■ EXERCISE PROMPT
In the text on selecting properties below, what command and parameter are used to list all of the available properties?

■ TEXT UNDER STUDY
- - -

Provide multiple names to select multiple properties.

curl -s https://api.github.com/repos/stedolan/jq |
 fromjson |
 select id, name, full_name

     id name full_name
     -- ---- ---------
5101141 jq   stedolan/jq

Specify a wildcard if needed.

curl -s https://api.github.com/repos/stedolan/jq | fromjson | select *_at

created_at            updated_at           pushed_at
----------            ----------           ---------
18/07/2012 7:57:25 PM 1/09/2021 3:49:35 AM 26/08/2021 3:56:06 PM

Use Get-Member (gm) with the MemberType parameter to list all of the available properties.

curl -s https://api.github.com/repos/stedolan/jq | fromjson | gm -m NoteProperty

   TypeName: System.Management.Automation.PSCustomObject

Name           MemberType   Definition
----           ----------   ----------
allow_forking  NoteProperty bool allow_forking=True
archived       NoteProperty bool archived=False
archive_url    NoteProperty string archive_url=https://api.github.com/repos/stedolan/…
assignees_url  NoteProperty string assignees_url=https://api.github.com/repos/stedola…
blobs_url      NoteProperty string blobs_url=https://api.github.com/repos/stedolan/jq…
branches_url   NoteProperty string branches_url=https://api.github.com/repos/stedolan…
clone_url      NoteProperty string clone_url=https://github.com/stedolan/jq.git
...

- - -

■ Stored data
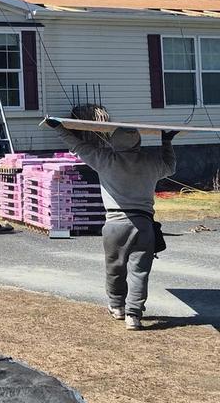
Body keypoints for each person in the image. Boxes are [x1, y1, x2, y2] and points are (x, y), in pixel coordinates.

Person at [57, 125, 176, 330]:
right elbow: (170, 166)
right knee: (140, 272)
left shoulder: (105, 159)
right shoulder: (150, 162)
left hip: (115, 224)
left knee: (114, 269)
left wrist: (58, 128)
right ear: (138, 141)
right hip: (144, 224)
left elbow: (77, 145)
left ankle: (116, 306)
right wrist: (166, 142)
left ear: (114, 141)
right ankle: (134, 315)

- - -

■ ANSWER TO THIS PROBLEM
Get-Member (gm) with the MemberType parameter.